Bread and Love: Hossein Valamanesh
August 2, 2006
In 1st Semester 2006, the School of Art Painting Workshop hosted Hossein Valamanesh as an Artist in Residence. During his residency he wanted to work with large pieces of unleavened bread and sought a way of flattening his bread under weights. Somehow his search led him to the Book Studio, and our large drying cabinet. Over the next month or so Hossein became an informal but regular visitor to the Studio, trying different ways to dry, flatten and then mount the pieces so that they could be framed without falling apart.
Hossein used the bread as a canvas to paint with pure saffron mixed to an ‘ink’ with water. He painted very elaborate Sufi calligraphy, spelling the word ‘love’ over and over. When I questioned this, he replied ‘Bread and Love — everybody needs it, every day’. Some of the bread pieces worked, others fell apart, which instigated a whole other way of looking at the work, and will lead to ongoing explorations. Towards the end of his stay, we ate a few pieces of the fragments, and the taste of the pure saffron was such a wonderful experience that he used a number of the pieces as an ‘eat your art out’ feature of his farewell party.
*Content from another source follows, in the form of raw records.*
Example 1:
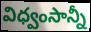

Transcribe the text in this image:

విధ్వంసాన్నీ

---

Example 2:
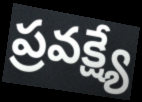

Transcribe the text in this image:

ప్రవక్ష్యే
Hossein enjoyed the Book Studio so much that he used the letterpress equipment to produce a small edition called ‘In Praise of the Beloved’, which had two almonds in their shells adorned with fake eyelashes attached to the paper with the title printed underneath in handset letterpress. Deceptively simple, and very beautiful, like so much of his work.

(top image: Hossein at work with saffron while John Pratt prints in the background. Bottom image: bread in progress.)